Text section:
** Start **

Ahmad Rashidi (Pinnacle's compliance architect) adds another dimension: regulatory filing deadlines shift with the calendar. The CMS EDGE Server submission is due by the 15th of each month, but when the 15th falls on a weekend, the effective deadline moves to Friday the 13th — and the batch window on Thursday the 12th must produce the files. These calendar edge cases catch operations teams off guard because they only occur a few times a year, and the jobs involved may not have been tested since the last occurrence.

Change Management for the Batch Window

Every change to the batch window — new jobs, modified dependencies, changed calendars, updated resources — should go through formal change management. At CNB, the batch window change process requires:

Impact analysis: What is the effect on the critical path? Does the change add, remove, or modify any critical-path job?
Resource assessment: Does the new/changed job require additional initiators, DB2 threads, or dataset access?
Recovery review: Is the new/changed job restartable? Has the recovery procedure been documented and tested?
Calendar review: On which days does this change affect the window? Does it create a new worst-case scenario?
Approval: Changes that affect the critical path require architecture team approval. Changes that don't affect the critical path require operations team approval.

Rob Calloway estimates that 30% of batch window incidents are caused by changes that weren't properly impact-assessed. A new job added without checking resource contention. A dependency removed because "it seemed unnecessary." A calendar change that created an unexpected collision on month-end. Change management isn't bureaucracy — it's the batch window's immune system.

Documentation Requirements

Every batch window should have:

DAG diagram — updated monthly, showing all jobs and dependencies
Critical path documentation — which jobs are on it, what the expected times are
Recovery runbook — for the top 20 failure scenarios, step-by-step recovery procedures
Capacity model — current utilization, growth rate, projected window exhaustion date
Change log — every dependency change, every new job added, every job removed

🧩 PATTERN — The Batch Window Dashboard: CNB maintains a real-time dashboard that shows: - Current batch progress (jobs completed/remaining) - Critical path status (on time / minutes ahead / minutes behind) - Resource utilization (DB2 threads, initiators, I/O bandwidth) - Milestone tracking (expected vs. actual completion times) - Projected window completion time (updated every 5 minutes)

** End **

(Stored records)
** Start **

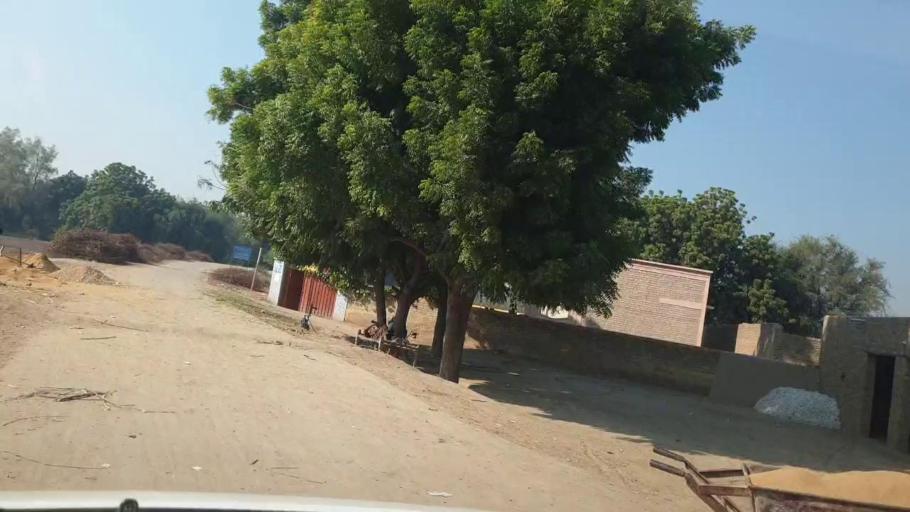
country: PK
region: Sindh
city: Bhan
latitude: 26.6040
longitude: 67.7477
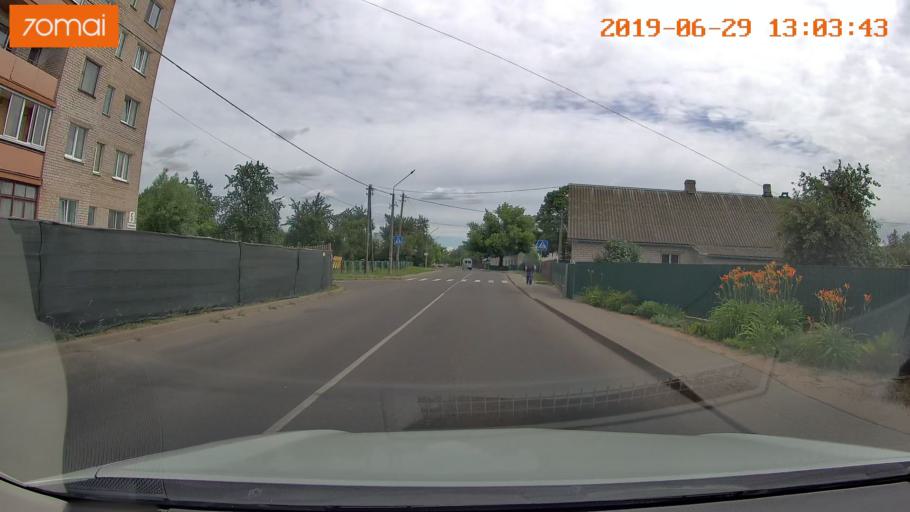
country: BY
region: Minsk
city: Slutsk
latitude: 53.0313
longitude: 27.5634
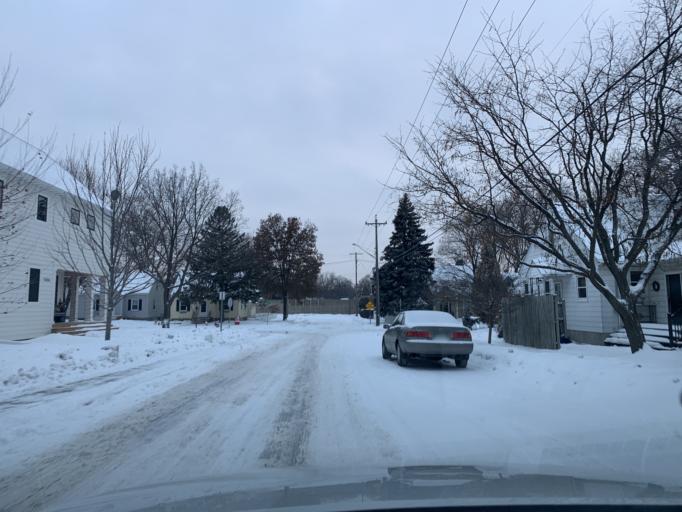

** End **

Task 1: Print the lines of the listing from the one containing "longitude: 67.7477" through the end of the listing, both ends included, and omit the picture lines.
Task 2: Write the next part of the text on batch window management, picking up after its last sentence.
The text and the listing have no connection to each other.

Written answer 1:
longitude: 67.7477
country: BY
region: Minsk
city: Slutsk
latitude: 53.0313
longitude: 27.5634

Written answer 2:
Rob Calloway checks it exactly once before bed (at midnight) and trusts the alerting system for everything else. If the dashboard shows green at midnight, the window will be fine. If it shows yellow, he sets his alarm for 3:00 AM. If it shows red at midnight, he's not going to bed.

Project Checkpoint — HA Banking System End-of-Day Batch Window

🔧 Progressive Project: HA Banking Transaction Processing System

Apply the batch window engineering concepts from this chapter to design the end-of-day processing for the HA banking system you've been building throughout this book.

Your Design Task

Design a complete end-of-day batch window for the HA banking system with the following characteristics:

Volume: 50 million transactions per day across 5 million active accounts.

Available window: 11:00 PM – 6:00 AM (7 hours, 420 minutes effective after 30-minute buffer).

Required processing: 1. Transaction extraction from CICS journal 2. Transaction validation and enrichment 3. Account posting (debit/credit application) 4. Balance recalculation and interest accrual 5. Fraud detection daily scan 6. General ledger posting 7. Regulatory reporting (AML/BSA daily file) 8. Statement generation (for accounts with cycle date = today) 9. ACH origination file generation 10. End-of-day reconciliation

Deliverables:

DAG diagram (text-based): Show all jobs with dependencies
Critical path analysis: Identify the critical path and calculate total elapsed time
Parallel stream design: Identify which jobs can run concurrently
Throughput calculations: For the three longest jobs, estimate elapsed time based on record counts and processing rates
Recovery strategy: For the two most critical failure points, document the recovery procedure
Capacity projection: At 3% monthly volume growth, when will this design exhaust the window?

See code/project-checkpoint.md for the full project specification and worked guidance.

Summary

The batch window is a scheduling problem. That one sentence, truly understood, changes how you approach every aspect of batch processing architecture.

Individual job performance matters — but only for jobs on the critical path. The most impactful optimization is often dependency cleanup, which changes no code at all. The math of throughput and elapsed time gives you predictive power: you can calculate when the window will break before it actually breaks.

Job schedulers are the control plane of batch processing. They manage dependencies, allocate resources, and (when properly configured) route around failures. Understanding your scheduler's capabilities — resource management, conditional execution, cross-system dependencies — is essential for batch architecture.

Parallelization is the primary mechanism for window compression. Identifying independent work streams, resolving dataset and DB2 contention, and splitting large serial jobs into parallel components can reduce the critical path by 50% or more.

Recovery is architecture. Programs must be designed for restartability from the first line of code, not bolted on after a production failure. Checkpoint/restart logic, commit frequency, and idempotent processing aren't optional features — they're requirements for production batch systems.

And the 6 AM deadline doesn't negotiate. Whatever math you do, whatever architecture you design, the answer to "when does online come up?" must always be "on time."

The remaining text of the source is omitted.